Gustav Philipp Hermann Brandes (2 May 1862 – 17 July 1941) was a German zoologist who specialized in parasitology. He became a professor of zoology at the University of Halle while also serving as director of Halle zoo in 1901 and from 1910 of the Dresden zoo. He was noted for his success in breeding apes, particularly orangutans.

Brandes was born at Schoningen near Helmstedt where his father Carl (1829-1905) worked as a cashier. He was in Freiburg for military service following which he began to study botany from 1884 and attend lectures by August Weismann. In 1886 he joined the University of Leipzig and received a doctorate in 1888 for a dissertation on the Holostomeae under Rudolf Leuckart.
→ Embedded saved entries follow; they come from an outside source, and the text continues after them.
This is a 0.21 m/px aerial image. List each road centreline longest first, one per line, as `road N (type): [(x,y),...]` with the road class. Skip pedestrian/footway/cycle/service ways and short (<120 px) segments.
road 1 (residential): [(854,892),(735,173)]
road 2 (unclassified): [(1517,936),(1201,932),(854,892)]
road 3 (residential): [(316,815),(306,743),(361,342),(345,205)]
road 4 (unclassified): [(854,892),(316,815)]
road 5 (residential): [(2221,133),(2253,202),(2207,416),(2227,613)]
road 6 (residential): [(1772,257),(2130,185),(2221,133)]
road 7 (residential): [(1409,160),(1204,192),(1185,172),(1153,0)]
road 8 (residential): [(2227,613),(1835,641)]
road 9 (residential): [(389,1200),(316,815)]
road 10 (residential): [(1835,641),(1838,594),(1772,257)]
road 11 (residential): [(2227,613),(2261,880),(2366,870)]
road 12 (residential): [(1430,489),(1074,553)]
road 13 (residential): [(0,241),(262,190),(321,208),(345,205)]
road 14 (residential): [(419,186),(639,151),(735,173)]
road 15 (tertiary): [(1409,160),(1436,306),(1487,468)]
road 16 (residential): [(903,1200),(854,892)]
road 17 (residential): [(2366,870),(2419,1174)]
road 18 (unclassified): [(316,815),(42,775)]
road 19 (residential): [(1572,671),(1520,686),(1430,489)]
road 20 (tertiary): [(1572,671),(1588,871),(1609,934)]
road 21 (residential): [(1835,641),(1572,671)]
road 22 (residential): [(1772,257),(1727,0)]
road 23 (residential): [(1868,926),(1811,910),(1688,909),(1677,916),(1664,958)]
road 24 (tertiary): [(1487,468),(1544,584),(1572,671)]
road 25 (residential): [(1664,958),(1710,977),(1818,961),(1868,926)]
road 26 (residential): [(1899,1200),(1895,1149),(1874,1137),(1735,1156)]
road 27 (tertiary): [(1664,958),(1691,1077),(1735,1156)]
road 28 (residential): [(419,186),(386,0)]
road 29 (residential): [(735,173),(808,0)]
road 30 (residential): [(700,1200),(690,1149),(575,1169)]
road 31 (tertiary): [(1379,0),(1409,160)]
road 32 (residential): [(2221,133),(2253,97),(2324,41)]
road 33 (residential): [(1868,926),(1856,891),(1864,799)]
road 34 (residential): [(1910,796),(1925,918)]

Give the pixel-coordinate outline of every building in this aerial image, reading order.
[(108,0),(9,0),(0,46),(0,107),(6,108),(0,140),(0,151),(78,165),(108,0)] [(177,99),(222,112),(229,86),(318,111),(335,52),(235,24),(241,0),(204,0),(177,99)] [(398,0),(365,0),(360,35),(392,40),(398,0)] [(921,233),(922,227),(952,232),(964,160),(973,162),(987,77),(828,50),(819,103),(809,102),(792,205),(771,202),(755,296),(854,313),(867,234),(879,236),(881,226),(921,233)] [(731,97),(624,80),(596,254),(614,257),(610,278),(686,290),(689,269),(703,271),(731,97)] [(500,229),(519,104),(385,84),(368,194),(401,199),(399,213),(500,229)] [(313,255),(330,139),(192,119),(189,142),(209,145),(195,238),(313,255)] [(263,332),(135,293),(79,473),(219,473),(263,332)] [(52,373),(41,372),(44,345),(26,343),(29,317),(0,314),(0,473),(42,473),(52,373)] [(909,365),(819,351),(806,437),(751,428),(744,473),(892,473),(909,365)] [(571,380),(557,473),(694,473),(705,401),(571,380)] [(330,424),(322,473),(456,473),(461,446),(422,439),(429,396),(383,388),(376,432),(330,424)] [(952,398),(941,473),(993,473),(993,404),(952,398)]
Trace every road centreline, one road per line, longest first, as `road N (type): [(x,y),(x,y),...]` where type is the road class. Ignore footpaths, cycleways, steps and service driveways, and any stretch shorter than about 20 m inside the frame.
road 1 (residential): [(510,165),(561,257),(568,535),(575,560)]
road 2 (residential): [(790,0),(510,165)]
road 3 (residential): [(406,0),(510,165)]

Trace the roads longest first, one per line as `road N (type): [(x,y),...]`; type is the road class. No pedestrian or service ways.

He then went to the zoological station in Naples before joining the University of Halle as a lecturer in 1889. His habilitation in 1891 included work on the morphology of trematodes. In 1896 he married Theodora, daughter of chemistry professor Volhardt. In 1902 he became a director of the newly founded zoological garden at Halle. He moved to Dresden zoo in 1910 and also taught veterinary medicine at Dresden University. Under his directorship, the Dresden zoo was the first to raise a new born orangutan in captivity. In 1933, he was a signatory to the Vow of allegiance of the Professors of the German Universities and High-Schools to Adolf Hitler and the National Socialistic State. His students called him "Papa Brandes" and he noted for warm-heartedness. Brandes resigned as zoo director in 1934.